To eliminate the device from appearing in the removable device system tray
icon’s list of removable devices, the following was added to the driver’s
EvtDeviceAdd callback:
// Set the device capabilities so that when the capabilities
are
// queried, we override the results that are returned by the
PCI
// bus driver, fixing the problem of the PLX chip reporting
that
// one of the devices on the board is removable.
WDF_DEVICE_PNP_CAPABILITIES_INIT(&capabilities);
capabilities.EjectSupported = WdfFalse;
capabilities.Removable = WdfFalse;
WdfDeviceSetPnpCapabilities(device, &capabilities);
This works as desired, including on Windows 8. So far, so good.
Unfortunately, that by itself still left the device appearing in Devices and
Printers, which was not desired by my client. I figured out that what
triggers a device to appear in Devices and Printers in Windows 7 is that the
ContainerID value in the registry for the devices devnode contains a value
other than “{00000000-0000-0000-ffff-ffffffffffff}”. So the driver’s
EvtDeviceAdd callback was modified to change this registry value from
whatever gets returned by the underlying bus driver to
“{00000000-0000-0000-ffff-ffffffffffff}”. The driver also intercepts the
requests to the bus driver to query this information and changes the value
that is returned by the bus driver in a completion routine. Although the
change doesn’t take effect until after the next reboot, it otherwise worked
successfully to remove the device from appearing in Devices and Printers in
Windows 7. Yes, I know this is a hack, but sometimes you gotta do what you
gotta do to work around a hardware bug.
Unfortunately, this solution does NOT work in Windows 8. In fact, not only
does it not remove the device from Devices and Printers (or the new Devices
page in the new Win8 UI), but it also results in the system crashing with a
BAD_POOL_HEADER bugcheck if you uninstall or disable the device via Device
Manager.
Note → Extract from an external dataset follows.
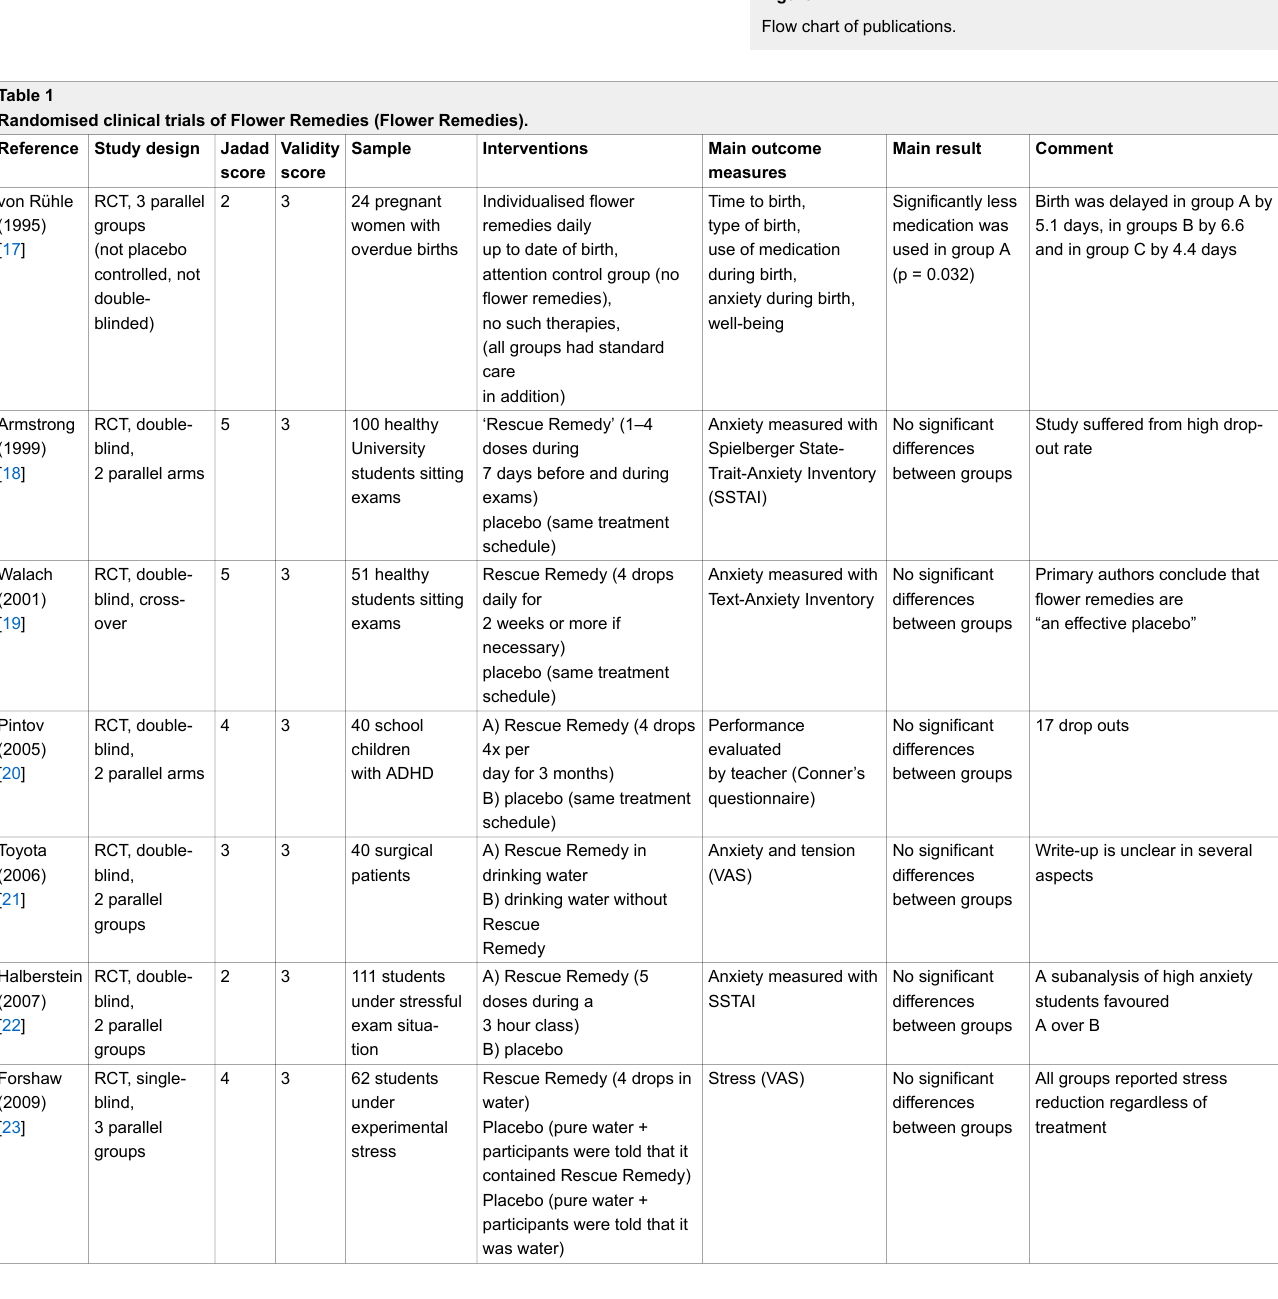
Flow chart of publications.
I’m not quite sure how changing the ContainerID registry value
caused that sort of a bugcheck, (the cause wasn’t revealed by verifier, wdf
verifier, special pool, using the checked kernel/hal, or any other method
that I tried to use to find it). Ultimately, I figured it out by trial and
error, confirming that if I remove that bit of code from the driver, the
bugcheck never occurs, and by leaving it in there, it occurs 100% of the
time (fortunately, especially for a BAD_POOL_HEADER type of bugcheck, it was
100% reproducible, so it was easy to confirm the fix).
So, I’ve modified the driver to check the OS version, and only execute that
code for Windows 7 (it’s obviously not applicable to Windows versions prior
to Win7 since Devices and Printers didn’t exist before Win7), and now it
doesn’t crash Win8 anymore. But now I need a new Win8-specific solution that
will remove the device from appearing in both Devices and Printers and the
new Devices page in the new Win8 UI. I’ll entertain any
ideas/hacks/whatever, but the change must a) fix the problem, b) not crash
Win8, and c) still allow the driver to pass the signature-only hardware
certification program.
Does anybody have any good suggestions?